Response speeds in simple decision-making tasks begin to decline from early and middle adulthood. However, response times are not pure measures of mental speed but instead represent the sum of multiple processes.

Here we apply a Bayesian drift-diffusion model to extract interpretable cognitive components from raw response time data. We apply our model to cross-sectional data from 1.2 million participants to examine age differences in cognitive parameters.

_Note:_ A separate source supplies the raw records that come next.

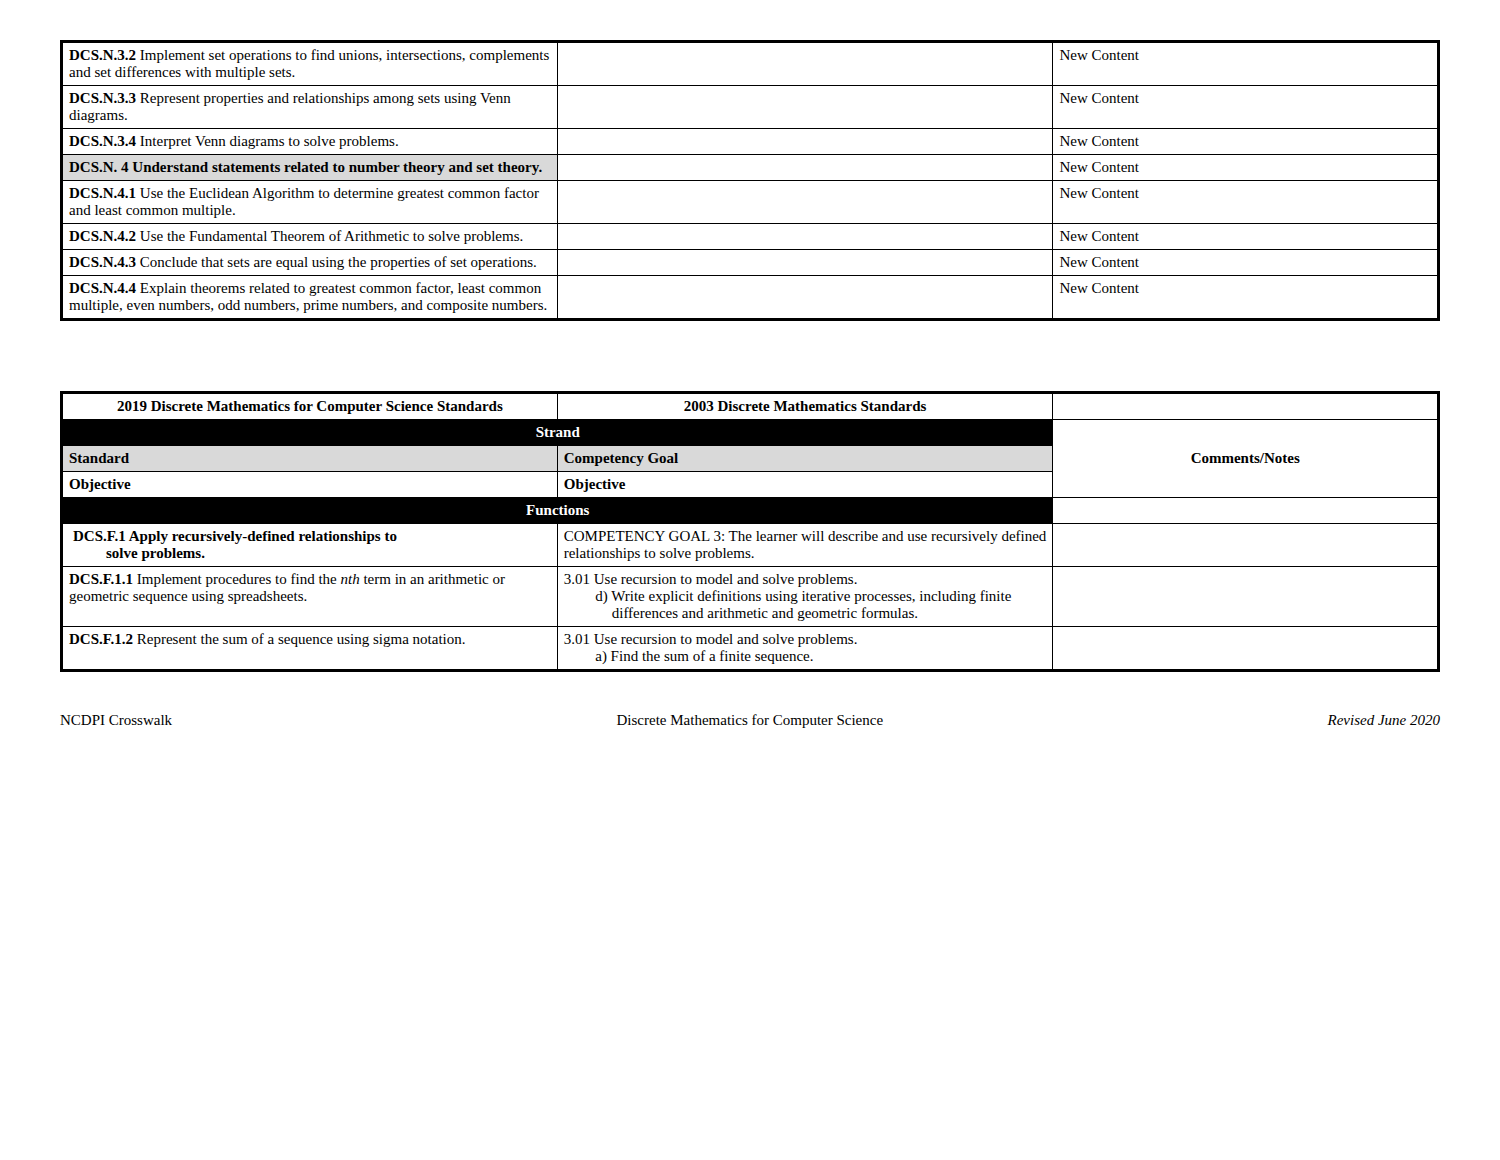| DCS.N.3.2 Implement set operations to find unions, intersections, complements and set differences with multiple sets. | | New Content |
| DCS.N.3.3 Represent properties and relationships among sets using Venn diagrams. | | New Content |
| DCS.N.3.4 Interpret Venn diagrams to solve problems. | | New Content |
| DCS.N. 4 Understand statements related to number theory and set theory. | | New Content |
| DCS.N.4.1 Use the Euclidean Algorithm to determine greatest common factor and least common multiple. | | New Content |
| DCS.N.4.2 Use the Fundamental Theorem of Arithmetic to solve problems. | | New Content |
| DCS.N.4.3 Conclude that sets are equal using the properties of set operations. | | New Content |
| DCS.N.4.4 Explain theorems related to greatest common factor, least common multiple, even numbers, odd numbers, prime numbers, and composite numbers. | | New Content |
| 2019 Discrete Mathematics for Computer Science Standards | 2003 Discrete Mathematics Standards | |
| Strand | Comments/Notes |
| Standard | Competency Goal |
| Objective | Objective |
| Functions | |
| DCS.F.1 Apply recursively-defined relationships to solve problems. | COMPETENCY GOAL 3: The learner will describe and use recursively defined relationships to solve problems. | |
| DCS.F.1.1 Implement procedures to find the nth term in an arithmetic or geometric sequence using spreadsheets. | 3.01 Use recursion to model and solve problems. d) Write explicit definitions using iterative processes, including finite differences and arithmetic and geometric formulas. | |
| DCS.F.1.2 Represent the sum of a sequence using sigma notation. | 3.01 Use recursion to model and solve problems. a) Find the sum of a finite sequence. | |
NCDPI Crosswalk
Discrete Mathematics for Computer Science
Revised June 2020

To efficiently parse this large dataset, we apply a Bayesian inference method for efficient parameter estimation using specialized neural networks.

Our results indicate that response time slowing begins as early as age 20, but this slowing was attributable to increases in decision caution and to slower non-decisional processes, rather than to differences in mental speed. Slowing of mental speed was observed only after ~age 60.

Our research thus challenges widespread beliefs about the relationship between age and mental speed.

Mental speed: Drift rates—that is, our proxy for measuring mental speed—increase notably from age 10 to 30 in our cross-sectional data (̄b = 0.034 until the first change point; 95% HDI, (0.033, 0.034)). After this, the mean values of drift rates remain fairly stable until age 60, showing little age-related difference during middle adulthood (|̄b| < 0.001; 95% HDI, (−0.001, 0.000)). Around age 60, an accelerated negative trend in mental speed commences, which holds until age 80 (̄b = −0.020; 95% HDI, (−0.021, −0.018)). Importantly, this inverted U-shaped pattern does not mirror the age patterns found for the other DM parameters and mean RTs. Our change points are estimated at ages 24 (posterior mean, 24.4; 95% HDI, (22.8, 26.2)) and 60 (posterior mean, 59.9; 95% HDI, (56.9, 62.8)).